Künstlerische Unabhängigkeit

Die Kommerzialisierung ist also längst Teil der Streetart geworden. Kaum ein Künstler kann es sich noch leisten, sich der monetär-getriebenen Kunstbranche zu entziehen – es sei denn, dass Geld nebensächlich ist. Wie etwa für die Schweizer Streetart-Künstlerin Maja Hürst, besser bekannt als TIKA. Seit 2006 reist sie erfolgreich mit ihrer vielseitigen Kunst um den Globus, scheut aber deren Vermarktung.

Für ihre Kunst bedient sie sich volkstümlicher Motive, bevorzugt aus der südamerikanischen und ägyptischen Kultur. Im Rahmen von Festivals oder selbst organisierten Aktionen bemalt sie Wände und Häuserfassaden.

Über sich selbst sagt TIKA, sie sei reicher als so mancher Mensch mit einem grossen Bankkonto.
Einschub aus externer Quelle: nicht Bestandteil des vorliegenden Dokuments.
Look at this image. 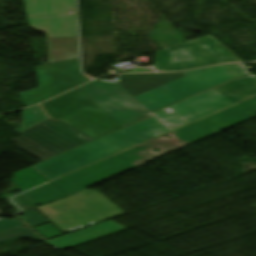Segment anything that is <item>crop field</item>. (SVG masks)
Returning <instances> with one entry per match:
<instances>
[{
  "mask_svg": "<svg viewBox=\"0 0 256 256\" xmlns=\"http://www.w3.org/2000/svg\"><path fill=\"white\" fill-rule=\"evenodd\" d=\"M120 81L94 80L42 104L50 117L61 119L93 103L133 124L176 103L157 74L119 75Z\"/></svg>",
  "mask_w": 256,
  "mask_h": 256,
  "instance_id": "1",
  "label": "crop field"
},
{
  "mask_svg": "<svg viewBox=\"0 0 256 256\" xmlns=\"http://www.w3.org/2000/svg\"><path fill=\"white\" fill-rule=\"evenodd\" d=\"M63 194L50 183L23 193L24 196L37 206L63 198L65 197Z\"/></svg>",
  "mask_w": 256,
  "mask_h": 256,
  "instance_id": "14",
  "label": "crop field"
},
{
  "mask_svg": "<svg viewBox=\"0 0 256 256\" xmlns=\"http://www.w3.org/2000/svg\"><path fill=\"white\" fill-rule=\"evenodd\" d=\"M28 218L23 219L26 223H28L31 227L39 225L41 223L47 222L42 216H40L34 210H30L27 212H23Z\"/></svg>",
  "mask_w": 256,
  "mask_h": 256,
  "instance_id": "18",
  "label": "crop field"
},
{
  "mask_svg": "<svg viewBox=\"0 0 256 256\" xmlns=\"http://www.w3.org/2000/svg\"><path fill=\"white\" fill-rule=\"evenodd\" d=\"M36 231H38L40 234H42L44 237L48 238L54 235L61 234L60 231H58L54 226H52L50 223L44 224L41 226L33 227Z\"/></svg>",
  "mask_w": 256,
  "mask_h": 256,
  "instance_id": "19",
  "label": "crop field"
},
{
  "mask_svg": "<svg viewBox=\"0 0 256 256\" xmlns=\"http://www.w3.org/2000/svg\"><path fill=\"white\" fill-rule=\"evenodd\" d=\"M22 111H23V126L21 128L14 130L17 133L47 119V116L43 112L40 105L30 107Z\"/></svg>",
  "mask_w": 256,
  "mask_h": 256,
  "instance_id": "16",
  "label": "crop field"
},
{
  "mask_svg": "<svg viewBox=\"0 0 256 256\" xmlns=\"http://www.w3.org/2000/svg\"><path fill=\"white\" fill-rule=\"evenodd\" d=\"M78 60V59H76ZM76 60H70V61H76ZM70 61H64V62H58V63H52V64H46V65H42V66H38V67H44V66H49V65H54V64H60V63H65V62H70ZM36 67V68H38Z\"/></svg>",
  "mask_w": 256,
  "mask_h": 256,
  "instance_id": "23",
  "label": "crop field"
},
{
  "mask_svg": "<svg viewBox=\"0 0 256 256\" xmlns=\"http://www.w3.org/2000/svg\"><path fill=\"white\" fill-rule=\"evenodd\" d=\"M61 120L94 139L130 125L95 104Z\"/></svg>",
  "mask_w": 256,
  "mask_h": 256,
  "instance_id": "11",
  "label": "crop field"
},
{
  "mask_svg": "<svg viewBox=\"0 0 256 256\" xmlns=\"http://www.w3.org/2000/svg\"><path fill=\"white\" fill-rule=\"evenodd\" d=\"M25 5L31 28L47 38L77 37L74 0H25Z\"/></svg>",
  "mask_w": 256,
  "mask_h": 256,
  "instance_id": "9",
  "label": "crop field"
},
{
  "mask_svg": "<svg viewBox=\"0 0 256 256\" xmlns=\"http://www.w3.org/2000/svg\"><path fill=\"white\" fill-rule=\"evenodd\" d=\"M239 61V58L209 35L158 51L154 66L158 71H182Z\"/></svg>",
  "mask_w": 256,
  "mask_h": 256,
  "instance_id": "6",
  "label": "crop field"
},
{
  "mask_svg": "<svg viewBox=\"0 0 256 256\" xmlns=\"http://www.w3.org/2000/svg\"><path fill=\"white\" fill-rule=\"evenodd\" d=\"M12 201H13L14 203H16V204H17L20 208H22L23 210L36 207V205H34L31 201H29V200H28L26 197H24L23 195L17 196V197H15V198H13Z\"/></svg>",
  "mask_w": 256,
  "mask_h": 256,
  "instance_id": "21",
  "label": "crop field"
},
{
  "mask_svg": "<svg viewBox=\"0 0 256 256\" xmlns=\"http://www.w3.org/2000/svg\"><path fill=\"white\" fill-rule=\"evenodd\" d=\"M39 87L19 93L26 106L32 105L78 86L89 79L79 72V62L36 69Z\"/></svg>",
  "mask_w": 256,
  "mask_h": 256,
  "instance_id": "10",
  "label": "crop field"
},
{
  "mask_svg": "<svg viewBox=\"0 0 256 256\" xmlns=\"http://www.w3.org/2000/svg\"><path fill=\"white\" fill-rule=\"evenodd\" d=\"M254 95L256 75L252 74L155 112L153 115L173 130Z\"/></svg>",
  "mask_w": 256,
  "mask_h": 256,
  "instance_id": "4",
  "label": "crop field"
},
{
  "mask_svg": "<svg viewBox=\"0 0 256 256\" xmlns=\"http://www.w3.org/2000/svg\"><path fill=\"white\" fill-rule=\"evenodd\" d=\"M20 226L23 224L18 220L2 219L0 220V233Z\"/></svg>",
  "mask_w": 256,
  "mask_h": 256,
  "instance_id": "20",
  "label": "crop field"
},
{
  "mask_svg": "<svg viewBox=\"0 0 256 256\" xmlns=\"http://www.w3.org/2000/svg\"><path fill=\"white\" fill-rule=\"evenodd\" d=\"M129 72H153V70L146 69V68H135V69L129 70Z\"/></svg>",
  "mask_w": 256,
  "mask_h": 256,
  "instance_id": "22",
  "label": "crop field"
},
{
  "mask_svg": "<svg viewBox=\"0 0 256 256\" xmlns=\"http://www.w3.org/2000/svg\"><path fill=\"white\" fill-rule=\"evenodd\" d=\"M36 210L64 233L124 213L100 192L87 189Z\"/></svg>",
  "mask_w": 256,
  "mask_h": 256,
  "instance_id": "5",
  "label": "crop field"
},
{
  "mask_svg": "<svg viewBox=\"0 0 256 256\" xmlns=\"http://www.w3.org/2000/svg\"><path fill=\"white\" fill-rule=\"evenodd\" d=\"M13 175L17 176L18 179H14L12 181L16 183L24 191L47 182L46 179H44L40 174H38L31 167L24 169L22 171L16 172Z\"/></svg>",
  "mask_w": 256,
  "mask_h": 256,
  "instance_id": "15",
  "label": "crop field"
},
{
  "mask_svg": "<svg viewBox=\"0 0 256 256\" xmlns=\"http://www.w3.org/2000/svg\"><path fill=\"white\" fill-rule=\"evenodd\" d=\"M12 142L19 149L44 161L92 140L85 134L52 118L21 133Z\"/></svg>",
  "mask_w": 256,
  "mask_h": 256,
  "instance_id": "7",
  "label": "crop field"
},
{
  "mask_svg": "<svg viewBox=\"0 0 256 256\" xmlns=\"http://www.w3.org/2000/svg\"><path fill=\"white\" fill-rule=\"evenodd\" d=\"M129 69H131V68H129Z\"/></svg>",
  "mask_w": 256,
  "mask_h": 256,
  "instance_id": "24",
  "label": "crop field"
},
{
  "mask_svg": "<svg viewBox=\"0 0 256 256\" xmlns=\"http://www.w3.org/2000/svg\"><path fill=\"white\" fill-rule=\"evenodd\" d=\"M246 74L249 72L243 64H235L158 75L179 102L232 78Z\"/></svg>",
  "mask_w": 256,
  "mask_h": 256,
  "instance_id": "8",
  "label": "crop field"
},
{
  "mask_svg": "<svg viewBox=\"0 0 256 256\" xmlns=\"http://www.w3.org/2000/svg\"><path fill=\"white\" fill-rule=\"evenodd\" d=\"M254 116H256V97L172 132L176 137L174 140L158 137L104 161L54 180L52 183L69 196ZM177 140L186 144L180 146L176 142ZM153 146H157L163 151L151 154L149 148Z\"/></svg>",
  "mask_w": 256,
  "mask_h": 256,
  "instance_id": "2",
  "label": "crop field"
},
{
  "mask_svg": "<svg viewBox=\"0 0 256 256\" xmlns=\"http://www.w3.org/2000/svg\"><path fill=\"white\" fill-rule=\"evenodd\" d=\"M47 43L49 63L78 58L76 38L47 39Z\"/></svg>",
  "mask_w": 256,
  "mask_h": 256,
  "instance_id": "13",
  "label": "crop field"
},
{
  "mask_svg": "<svg viewBox=\"0 0 256 256\" xmlns=\"http://www.w3.org/2000/svg\"><path fill=\"white\" fill-rule=\"evenodd\" d=\"M126 229L125 227L109 220L91 227H87L55 239L43 242L58 250L69 248L120 230Z\"/></svg>",
  "mask_w": 256,
  "mask_h": 256,
  "instance_id": "12",
  "label": "crop field"
},
{
  "mask_svg": "<svg viewBox=\"0 0 256 256\" xmlns=\"http://www.w3.org/2000/svg\"><path fill=\"white\" fill-rule=\"evenodd\" d=\"M171 131L151 117L116 133L102 137L41 162L33 168L49 180L79 169L125 148Z\"/></svg>",
  "mask_w": 256,
  "mask_h": 256,
  "instance_id": "3",
  "label": "crop field"
},
{
  "mask_svg": "<svg viewBox=\"0 0 256 256\" xmlns=\"http://www.w3.org/2000/svg\"><path fill=\"white\" fill-rule=\"evenodd\" d=\"M18 238H27L32 240H42L30 229L23 227L13 231H9L3 234H0V243L18 239Z\"/></svg>",
  "mask_w": 256,
  "mask_h": 256,
  "instance_id": "17",
  "label": "crop field"
}]
</instances>
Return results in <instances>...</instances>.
Ihr persönlicher Reichtum zeichne sich durch ihre vielen Reisen aus, auf denen sie ihre Kunst mit anderen teilen und Dinge sehen kann, die viele andere nicht sehen können. Ein Luxus, der mit Geld nicht aufzuwiegen sei. Damit bleibt TIKA in ihrer künstlerischen Arbeit unabhängig und lebt ihren ganz persönlichen Traum als internationale urbane Künstlerin.

Video
Maja Hürst in Bangkok (Juni 2013)
Aus Kultur Extras vom 06.06.2013.
abspielen. Laufzeit 1 Minute 24 Sekunden.

Glaubwürdigkeit erhalten, Ausverkauf vermeiden

Mit dieser Haltung ist die Künstlerin TIKA eine Ausnahme. War Streetart ursprünglich als nichtkommerzielle Kunst im öffentlichen Raum gedacht, finden sich heute nur noch wenige Künstler, die diesem Prinzip treu geblieben sind oder sich dieses Prinzip leisten können.
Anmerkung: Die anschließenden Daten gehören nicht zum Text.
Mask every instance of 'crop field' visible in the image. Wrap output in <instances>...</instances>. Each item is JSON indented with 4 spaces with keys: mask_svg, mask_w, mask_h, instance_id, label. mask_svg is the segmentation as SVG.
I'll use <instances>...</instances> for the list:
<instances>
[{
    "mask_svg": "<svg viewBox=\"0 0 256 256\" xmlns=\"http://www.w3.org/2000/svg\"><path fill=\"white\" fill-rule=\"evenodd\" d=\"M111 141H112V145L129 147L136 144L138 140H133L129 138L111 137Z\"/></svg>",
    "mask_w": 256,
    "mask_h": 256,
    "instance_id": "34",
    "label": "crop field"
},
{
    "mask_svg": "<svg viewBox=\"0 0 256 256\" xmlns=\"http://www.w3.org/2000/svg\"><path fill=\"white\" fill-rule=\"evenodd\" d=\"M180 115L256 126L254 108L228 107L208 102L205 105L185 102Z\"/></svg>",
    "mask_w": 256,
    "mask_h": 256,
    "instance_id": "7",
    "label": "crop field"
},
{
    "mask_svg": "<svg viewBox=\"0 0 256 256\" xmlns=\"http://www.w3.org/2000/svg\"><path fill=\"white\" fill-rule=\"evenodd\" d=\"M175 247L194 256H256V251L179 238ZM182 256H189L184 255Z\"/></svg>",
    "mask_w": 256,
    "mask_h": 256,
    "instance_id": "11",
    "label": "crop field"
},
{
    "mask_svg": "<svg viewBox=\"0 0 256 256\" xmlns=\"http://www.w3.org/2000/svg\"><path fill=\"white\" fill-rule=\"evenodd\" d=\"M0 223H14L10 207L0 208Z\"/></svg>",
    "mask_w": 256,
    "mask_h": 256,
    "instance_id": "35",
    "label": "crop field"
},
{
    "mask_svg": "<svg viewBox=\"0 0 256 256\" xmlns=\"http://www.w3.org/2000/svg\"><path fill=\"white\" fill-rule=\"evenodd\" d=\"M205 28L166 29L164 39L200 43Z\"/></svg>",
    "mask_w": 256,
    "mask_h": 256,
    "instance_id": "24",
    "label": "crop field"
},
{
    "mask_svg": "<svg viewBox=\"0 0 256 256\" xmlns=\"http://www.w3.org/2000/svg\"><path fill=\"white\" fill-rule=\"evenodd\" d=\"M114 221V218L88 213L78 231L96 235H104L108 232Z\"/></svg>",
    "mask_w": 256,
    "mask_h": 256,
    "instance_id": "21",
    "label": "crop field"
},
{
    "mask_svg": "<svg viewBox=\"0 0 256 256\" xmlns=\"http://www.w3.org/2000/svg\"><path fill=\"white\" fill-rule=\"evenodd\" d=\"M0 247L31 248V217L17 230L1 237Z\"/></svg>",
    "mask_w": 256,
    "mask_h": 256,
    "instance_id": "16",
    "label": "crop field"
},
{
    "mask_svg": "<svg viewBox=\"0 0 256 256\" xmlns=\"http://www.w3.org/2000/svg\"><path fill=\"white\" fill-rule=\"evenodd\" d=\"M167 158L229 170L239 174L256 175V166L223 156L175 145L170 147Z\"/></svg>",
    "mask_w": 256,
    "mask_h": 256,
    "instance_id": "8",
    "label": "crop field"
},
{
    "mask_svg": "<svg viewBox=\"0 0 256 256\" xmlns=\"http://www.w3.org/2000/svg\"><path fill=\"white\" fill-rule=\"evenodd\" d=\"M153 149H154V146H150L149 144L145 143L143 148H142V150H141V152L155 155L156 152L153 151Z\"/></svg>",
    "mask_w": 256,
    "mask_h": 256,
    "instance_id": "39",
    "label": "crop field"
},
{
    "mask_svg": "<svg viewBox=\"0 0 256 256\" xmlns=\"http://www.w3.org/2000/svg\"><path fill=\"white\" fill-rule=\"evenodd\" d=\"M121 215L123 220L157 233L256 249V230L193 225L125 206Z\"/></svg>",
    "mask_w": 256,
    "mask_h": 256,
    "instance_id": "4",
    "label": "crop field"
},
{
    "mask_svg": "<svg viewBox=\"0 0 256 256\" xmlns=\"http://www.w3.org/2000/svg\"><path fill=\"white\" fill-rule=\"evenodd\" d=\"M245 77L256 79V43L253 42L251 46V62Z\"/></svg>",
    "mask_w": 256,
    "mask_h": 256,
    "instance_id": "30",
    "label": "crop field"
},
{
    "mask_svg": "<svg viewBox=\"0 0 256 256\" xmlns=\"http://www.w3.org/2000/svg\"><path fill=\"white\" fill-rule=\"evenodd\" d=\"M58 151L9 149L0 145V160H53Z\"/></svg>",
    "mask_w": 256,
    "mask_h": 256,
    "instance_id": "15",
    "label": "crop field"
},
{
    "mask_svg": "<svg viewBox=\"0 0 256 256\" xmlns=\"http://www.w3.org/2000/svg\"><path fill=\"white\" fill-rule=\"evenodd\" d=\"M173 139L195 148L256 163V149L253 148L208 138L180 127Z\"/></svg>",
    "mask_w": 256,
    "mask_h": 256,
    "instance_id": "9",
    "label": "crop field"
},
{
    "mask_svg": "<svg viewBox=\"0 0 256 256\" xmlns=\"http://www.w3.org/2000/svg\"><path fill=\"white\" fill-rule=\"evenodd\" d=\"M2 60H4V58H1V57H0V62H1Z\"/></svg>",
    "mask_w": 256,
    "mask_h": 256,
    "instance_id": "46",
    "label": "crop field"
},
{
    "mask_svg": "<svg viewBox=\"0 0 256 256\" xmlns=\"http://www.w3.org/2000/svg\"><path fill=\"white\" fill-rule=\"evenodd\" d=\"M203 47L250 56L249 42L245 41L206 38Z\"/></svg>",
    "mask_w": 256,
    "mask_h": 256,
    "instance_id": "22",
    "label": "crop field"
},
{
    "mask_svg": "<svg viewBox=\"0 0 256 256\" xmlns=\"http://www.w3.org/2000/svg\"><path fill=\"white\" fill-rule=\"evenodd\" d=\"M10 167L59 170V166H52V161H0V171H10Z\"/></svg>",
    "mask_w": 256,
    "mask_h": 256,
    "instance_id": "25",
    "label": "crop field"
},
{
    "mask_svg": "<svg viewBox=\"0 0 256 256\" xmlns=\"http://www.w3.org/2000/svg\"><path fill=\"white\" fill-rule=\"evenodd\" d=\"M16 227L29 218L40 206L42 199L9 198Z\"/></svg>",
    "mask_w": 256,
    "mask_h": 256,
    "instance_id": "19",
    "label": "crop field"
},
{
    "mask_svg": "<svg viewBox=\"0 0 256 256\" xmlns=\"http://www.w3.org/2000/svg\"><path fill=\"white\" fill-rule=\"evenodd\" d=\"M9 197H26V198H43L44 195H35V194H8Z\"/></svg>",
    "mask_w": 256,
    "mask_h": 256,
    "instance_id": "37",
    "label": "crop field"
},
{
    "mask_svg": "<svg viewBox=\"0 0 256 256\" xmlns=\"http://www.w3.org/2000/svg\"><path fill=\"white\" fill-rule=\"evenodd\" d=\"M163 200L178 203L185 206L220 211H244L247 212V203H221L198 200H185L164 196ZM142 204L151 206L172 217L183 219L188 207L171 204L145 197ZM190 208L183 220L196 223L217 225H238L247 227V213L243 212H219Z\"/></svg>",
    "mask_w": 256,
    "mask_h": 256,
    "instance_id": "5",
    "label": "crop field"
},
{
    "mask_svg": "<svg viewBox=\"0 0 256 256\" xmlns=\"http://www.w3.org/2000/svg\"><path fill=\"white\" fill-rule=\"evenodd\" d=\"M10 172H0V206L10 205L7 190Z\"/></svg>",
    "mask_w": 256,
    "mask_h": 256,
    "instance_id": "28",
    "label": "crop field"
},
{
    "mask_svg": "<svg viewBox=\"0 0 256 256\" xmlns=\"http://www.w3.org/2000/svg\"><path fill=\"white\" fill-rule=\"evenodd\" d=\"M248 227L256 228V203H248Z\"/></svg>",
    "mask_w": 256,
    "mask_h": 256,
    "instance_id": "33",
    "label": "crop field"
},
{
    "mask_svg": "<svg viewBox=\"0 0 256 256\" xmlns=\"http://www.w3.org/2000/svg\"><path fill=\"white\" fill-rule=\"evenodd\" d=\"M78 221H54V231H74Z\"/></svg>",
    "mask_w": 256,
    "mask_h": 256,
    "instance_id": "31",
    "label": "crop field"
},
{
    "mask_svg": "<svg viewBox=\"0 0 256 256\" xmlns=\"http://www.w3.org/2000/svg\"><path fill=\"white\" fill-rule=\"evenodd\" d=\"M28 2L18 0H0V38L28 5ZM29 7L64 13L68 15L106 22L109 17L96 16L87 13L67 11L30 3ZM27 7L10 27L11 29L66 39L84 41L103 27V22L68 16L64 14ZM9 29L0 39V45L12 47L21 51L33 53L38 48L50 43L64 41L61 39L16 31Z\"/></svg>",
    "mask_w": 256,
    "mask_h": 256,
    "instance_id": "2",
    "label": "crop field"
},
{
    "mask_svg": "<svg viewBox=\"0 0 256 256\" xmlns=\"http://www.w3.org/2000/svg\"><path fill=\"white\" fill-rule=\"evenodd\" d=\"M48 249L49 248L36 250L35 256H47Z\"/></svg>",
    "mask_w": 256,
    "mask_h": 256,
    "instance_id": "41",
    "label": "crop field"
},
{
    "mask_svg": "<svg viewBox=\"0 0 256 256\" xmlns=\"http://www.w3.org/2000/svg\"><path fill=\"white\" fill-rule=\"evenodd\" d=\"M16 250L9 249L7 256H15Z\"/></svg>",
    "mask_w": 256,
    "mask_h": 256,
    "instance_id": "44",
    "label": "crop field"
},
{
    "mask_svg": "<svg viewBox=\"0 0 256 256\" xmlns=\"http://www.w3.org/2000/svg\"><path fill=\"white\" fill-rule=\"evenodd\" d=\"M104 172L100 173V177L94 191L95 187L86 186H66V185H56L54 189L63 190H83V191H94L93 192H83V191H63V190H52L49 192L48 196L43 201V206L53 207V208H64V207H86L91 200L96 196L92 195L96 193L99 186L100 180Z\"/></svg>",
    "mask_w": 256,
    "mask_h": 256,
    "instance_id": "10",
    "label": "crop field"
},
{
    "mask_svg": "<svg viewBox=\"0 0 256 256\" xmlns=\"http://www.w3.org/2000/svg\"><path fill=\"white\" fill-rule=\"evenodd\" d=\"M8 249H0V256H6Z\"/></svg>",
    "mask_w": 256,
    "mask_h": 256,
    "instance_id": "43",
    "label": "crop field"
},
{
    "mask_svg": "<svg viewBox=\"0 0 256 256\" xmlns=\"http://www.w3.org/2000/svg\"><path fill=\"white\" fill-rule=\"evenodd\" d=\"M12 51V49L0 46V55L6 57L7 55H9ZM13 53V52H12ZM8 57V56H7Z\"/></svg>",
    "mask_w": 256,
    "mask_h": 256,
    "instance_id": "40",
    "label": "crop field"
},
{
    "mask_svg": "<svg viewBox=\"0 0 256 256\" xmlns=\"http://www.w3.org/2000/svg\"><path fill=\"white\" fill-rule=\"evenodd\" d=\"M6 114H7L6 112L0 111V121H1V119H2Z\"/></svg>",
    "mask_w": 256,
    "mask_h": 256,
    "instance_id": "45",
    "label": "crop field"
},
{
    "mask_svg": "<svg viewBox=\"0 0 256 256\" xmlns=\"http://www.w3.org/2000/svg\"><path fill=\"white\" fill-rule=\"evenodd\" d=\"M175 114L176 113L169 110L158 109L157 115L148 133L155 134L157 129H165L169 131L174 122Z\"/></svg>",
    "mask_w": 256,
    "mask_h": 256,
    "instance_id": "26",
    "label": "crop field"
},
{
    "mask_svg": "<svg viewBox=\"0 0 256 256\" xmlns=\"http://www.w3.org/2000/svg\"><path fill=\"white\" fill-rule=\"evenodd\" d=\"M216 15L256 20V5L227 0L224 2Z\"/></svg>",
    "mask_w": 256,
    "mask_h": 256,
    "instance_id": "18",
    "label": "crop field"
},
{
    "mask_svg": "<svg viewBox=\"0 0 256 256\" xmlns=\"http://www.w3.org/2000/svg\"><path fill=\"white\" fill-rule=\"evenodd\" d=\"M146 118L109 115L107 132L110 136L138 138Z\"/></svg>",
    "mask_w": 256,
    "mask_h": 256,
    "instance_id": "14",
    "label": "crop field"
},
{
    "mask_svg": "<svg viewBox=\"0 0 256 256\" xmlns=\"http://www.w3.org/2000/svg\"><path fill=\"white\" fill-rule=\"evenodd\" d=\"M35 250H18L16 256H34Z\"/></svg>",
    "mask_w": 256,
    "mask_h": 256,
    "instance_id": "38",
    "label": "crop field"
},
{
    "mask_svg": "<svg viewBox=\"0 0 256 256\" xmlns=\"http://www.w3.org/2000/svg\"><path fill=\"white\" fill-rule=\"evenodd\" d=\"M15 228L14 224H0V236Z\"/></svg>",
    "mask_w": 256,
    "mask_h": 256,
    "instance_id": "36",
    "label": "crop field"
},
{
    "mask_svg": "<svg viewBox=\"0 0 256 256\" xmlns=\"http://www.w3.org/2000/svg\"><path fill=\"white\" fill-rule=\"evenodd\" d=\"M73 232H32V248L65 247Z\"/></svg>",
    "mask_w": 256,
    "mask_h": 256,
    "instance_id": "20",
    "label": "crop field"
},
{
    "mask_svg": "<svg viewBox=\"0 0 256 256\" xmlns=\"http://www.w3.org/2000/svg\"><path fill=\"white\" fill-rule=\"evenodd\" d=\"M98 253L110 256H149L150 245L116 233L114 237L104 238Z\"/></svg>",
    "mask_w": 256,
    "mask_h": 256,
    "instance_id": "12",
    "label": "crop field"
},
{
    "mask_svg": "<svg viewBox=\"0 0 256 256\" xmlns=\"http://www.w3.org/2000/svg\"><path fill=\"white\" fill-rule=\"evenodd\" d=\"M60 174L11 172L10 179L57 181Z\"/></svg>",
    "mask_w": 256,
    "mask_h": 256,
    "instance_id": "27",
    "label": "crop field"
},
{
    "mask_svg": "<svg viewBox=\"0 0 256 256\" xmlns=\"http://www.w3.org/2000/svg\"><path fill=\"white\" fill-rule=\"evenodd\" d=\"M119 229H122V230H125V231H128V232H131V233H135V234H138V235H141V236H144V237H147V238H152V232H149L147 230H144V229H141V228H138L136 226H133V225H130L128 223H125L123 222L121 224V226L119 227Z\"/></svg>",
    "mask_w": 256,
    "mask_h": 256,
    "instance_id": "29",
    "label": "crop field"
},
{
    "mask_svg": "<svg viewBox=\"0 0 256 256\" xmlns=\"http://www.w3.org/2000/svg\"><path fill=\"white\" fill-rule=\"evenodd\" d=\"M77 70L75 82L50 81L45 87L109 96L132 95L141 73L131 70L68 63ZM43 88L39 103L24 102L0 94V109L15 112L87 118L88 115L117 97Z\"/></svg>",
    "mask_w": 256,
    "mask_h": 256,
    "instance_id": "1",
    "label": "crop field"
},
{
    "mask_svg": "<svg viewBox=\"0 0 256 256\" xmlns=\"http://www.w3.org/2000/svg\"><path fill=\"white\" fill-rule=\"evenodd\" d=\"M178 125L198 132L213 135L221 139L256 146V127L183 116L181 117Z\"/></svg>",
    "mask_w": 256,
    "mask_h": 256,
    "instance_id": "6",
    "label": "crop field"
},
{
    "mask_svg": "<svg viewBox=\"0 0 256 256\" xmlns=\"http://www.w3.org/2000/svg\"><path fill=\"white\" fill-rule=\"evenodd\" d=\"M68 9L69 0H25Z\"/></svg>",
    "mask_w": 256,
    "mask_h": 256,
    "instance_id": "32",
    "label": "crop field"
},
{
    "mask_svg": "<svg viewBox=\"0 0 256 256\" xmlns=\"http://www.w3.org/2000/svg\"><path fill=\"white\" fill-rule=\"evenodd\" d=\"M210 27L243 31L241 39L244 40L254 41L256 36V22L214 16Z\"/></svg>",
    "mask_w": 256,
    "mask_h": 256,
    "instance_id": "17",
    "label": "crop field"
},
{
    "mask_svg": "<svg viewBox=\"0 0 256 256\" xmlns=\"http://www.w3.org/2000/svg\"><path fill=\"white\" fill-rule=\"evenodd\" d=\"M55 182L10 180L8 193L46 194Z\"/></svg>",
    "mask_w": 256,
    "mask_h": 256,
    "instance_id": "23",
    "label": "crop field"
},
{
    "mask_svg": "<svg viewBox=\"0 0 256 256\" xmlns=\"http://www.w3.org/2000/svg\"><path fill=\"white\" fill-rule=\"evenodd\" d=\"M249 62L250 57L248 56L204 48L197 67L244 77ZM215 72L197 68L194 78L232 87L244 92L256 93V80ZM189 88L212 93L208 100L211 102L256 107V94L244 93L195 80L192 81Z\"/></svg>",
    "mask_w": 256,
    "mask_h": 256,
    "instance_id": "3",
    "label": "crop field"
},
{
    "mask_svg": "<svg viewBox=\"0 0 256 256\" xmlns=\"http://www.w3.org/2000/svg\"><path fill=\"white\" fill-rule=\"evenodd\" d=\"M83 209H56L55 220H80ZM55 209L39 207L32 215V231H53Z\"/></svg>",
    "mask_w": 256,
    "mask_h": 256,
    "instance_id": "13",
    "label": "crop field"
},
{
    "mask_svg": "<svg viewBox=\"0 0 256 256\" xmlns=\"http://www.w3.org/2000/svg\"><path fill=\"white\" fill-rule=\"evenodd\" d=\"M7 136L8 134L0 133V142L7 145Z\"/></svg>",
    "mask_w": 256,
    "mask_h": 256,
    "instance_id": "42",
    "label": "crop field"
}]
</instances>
Aber schon der griechische Philosoph Aristoteles wusste um die Macht der Kunst und schrieb im 4. Jahrhundert vor Christus: «Die Regeln der Kunst erhalten ihr Ansehen durch ihre unmittelbar wahrgenommene Zweckmässigkeit.» Welche Kunst könnte dieser Vorstellung eher entsprechen als die Streetart.